In 2019, Lee DeVito of the Detroit Metro Times wrote that the song's enduring legacy was owed to it "actually [being] catchy as hell" and as having "a lot of heart". Spin included it on their 2023 list of the six "all-time best worst rap" songs, with Jonathan Rowe describing T-Baby's singing as "dreadfully off-key" and "aharmonic", her inflection as "floor-flat" and "emotionless", and her rapping as being "meters off-beat" and "ignoring every tenet in the world of Western music", ultimately writing that the song was "immensely enjoyable" and "sidesplitting". Brennen Siemens wrote in 2025 for the Journal of Artistic Creation and Literary Research that the song was "undoubtedly a hard listen" due to T-Baby "struggl[ing] to stay on the beat".
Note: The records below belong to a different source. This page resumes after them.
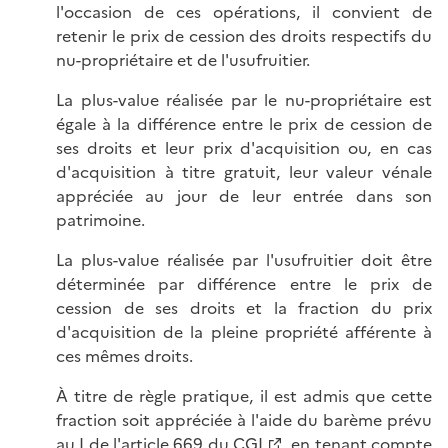
l'occasion de ces opérations, il convient de
retenir le prix de cession des droits respectifs du
nu-propriétaire et de l'usufruitier.
La plus-value réalisée par le nu-propriétaire est
égale à la différence entre le prix de cession de
ses droits et leur prix d'acquisition ou, en cas
d'acquisition à titre gratuit, leur valeur vénale
appréciée au jour de leur entrée dans son
patrimoine.
La plus-value réalisée par l'usufruitier doit être
déterminée par différence entre le prix de
cession de ses droits et la fraction du prix
d'acquisition de la pleine propriété afférente à
ces mêmes droits.
À titre de règle pratique, il est admis que cette
fraction soit appréciée à l'aide du barème prévu
au I de l'
article 669 du CGI
, en tenant compte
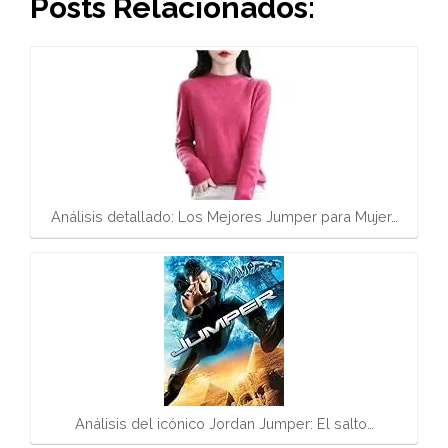
Posts Relacionados:
Análisis detallado: Los Mejores Jumper para Mujer…
Análisis del icónico Jordan Jumper: El salto…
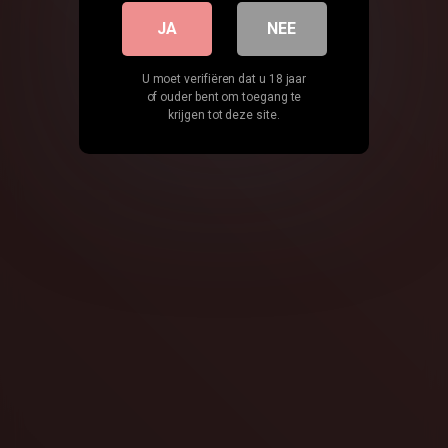
JA
NEE
U moet verifiëren dat u 18 jaar
of ouder bent om toegang te
krijgen tot deze site.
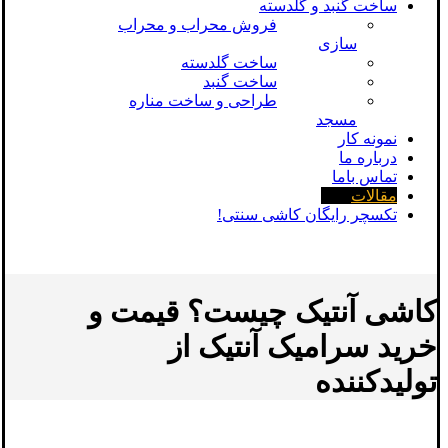
ساخت گنبد و گلدسته
فروش محراب و محراب
سازی
ساخت گلدسته
ساخت گنبد
طراحی و ساخت مناره
مسجد
نمونه کار
درباره ما
تماس باما
مقالات
تکسچر رایگان کاشی سنتی!
کاشی آنتیک چیست؟ قیمت و
خرید سرامیک آنتیک از
تولیدکننده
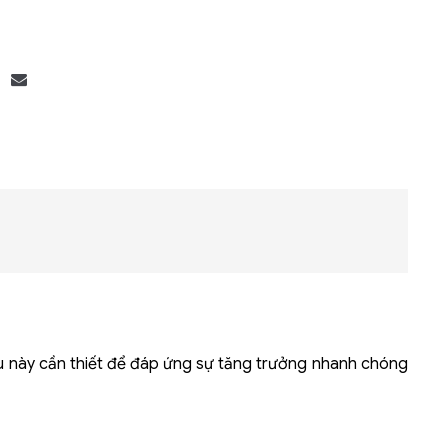
Bộ khung máy chủ
R182-Z90
u này cần thiết để đáp ứng sự tăng trưởng nhanh chóng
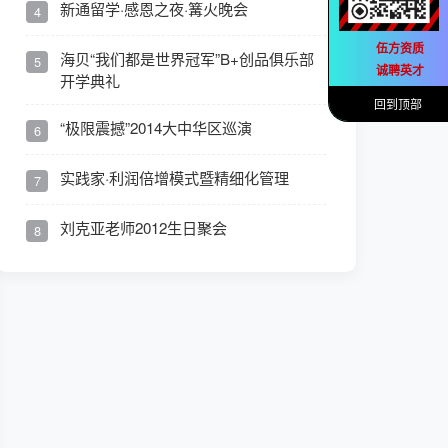
新通留学·感恩之夜·篝火晚会
4
伍方资质
海贝“我们都是世界冠军”B+创品俱乐部
5
诚聘英才
开学典礼
回到顶部
“极限震撼”2014大中华区巡演
6
实践家·利润倍增模式暨精细化管理
7
刘克亚老师2012生日聚会
8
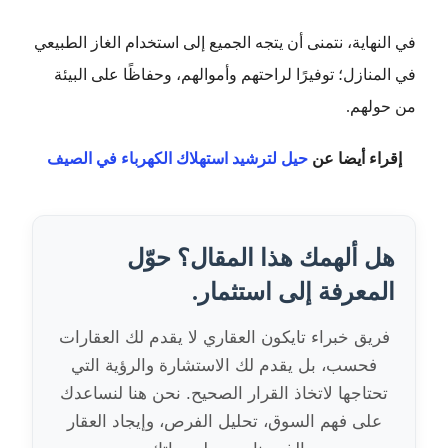
في النهاية، نتمنى أن يتجه الجميع إلى استخدام الغاز الطبيعي
في المنازل؛ توفيرًا لراحتهم وأموالهم، وحفاظًا على البيئة
من حولهم.
إقراء أيضا عن
حيل لترشيد استهلاك الكهرباء في الصيف
هل ألهمك هذا المقال؟ حوّل
المعرفة إلى استثمار.
فريق خبراء تايكون العقاري لا يقدم لك العقارات
فحسب، بل يقدم لك الاستشارة والرؤية التي
تحتاجها لاتخاذ القرار الصحيح. نحن هنا لنساعدك
على فهم السوق، تحليل الفرص، وإيجاد العقار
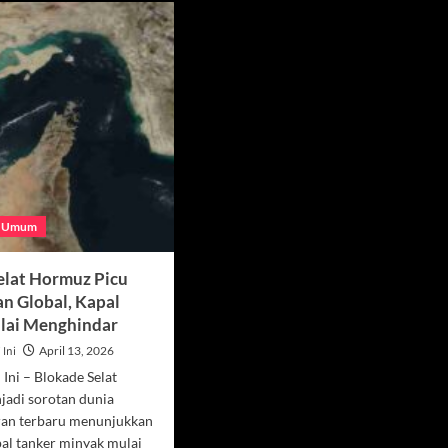
Umum
elat Hormuz Picu
n Global, Kapal
lai Menghindar
 Ini
April 13, 2026
 Ini – Blokade Selat
adi sorotan dunia
oran terbaru menunjukkan
al tanker minyak mulai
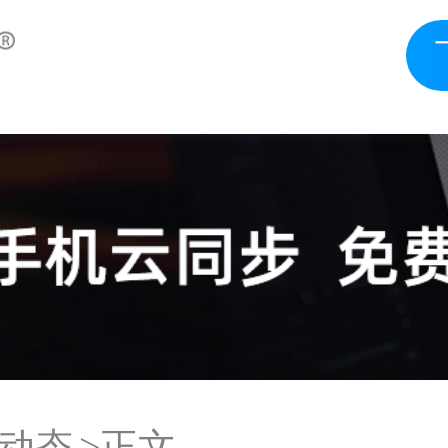
动态
>正文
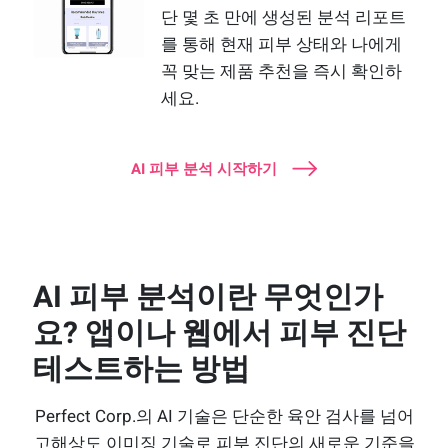
단 몇 초 만에 생성된 분석 리포트
를 통해 현재 피부 상태와 나에게
꼭 맞는 제품 추천을 즉시 확인하
세요.
AI 피부 분석 시작하기
AI 피부 분석이란 무엇인가
요? 앱이나 웹에서 피부 진단
테스트하는 방법
Perfect Corp.의 AI 기술은 단순한 육안 검사를 넘어
고해상도 이미징 기술로 피부 진단의 새로운 기준을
In June 2015, T-Baby got a manager and released a re-recorded studio version of "It's So Cold in the D" with a new video. TMZ called it "just as ghetto fab as the original", while Rowe wrote that it "could [not] match the egregious majesty of the original" song or video and WRKR's Ramone similarly opined that it was "not as, uhhh...awesome" as the original. She released the song "Detroit Style" in October 2017, which featured rapper Miikey MuuN the Alien and repeatedly referenced "It's So Cold in the D". Hickey praised "Detroit Style" as a "banger".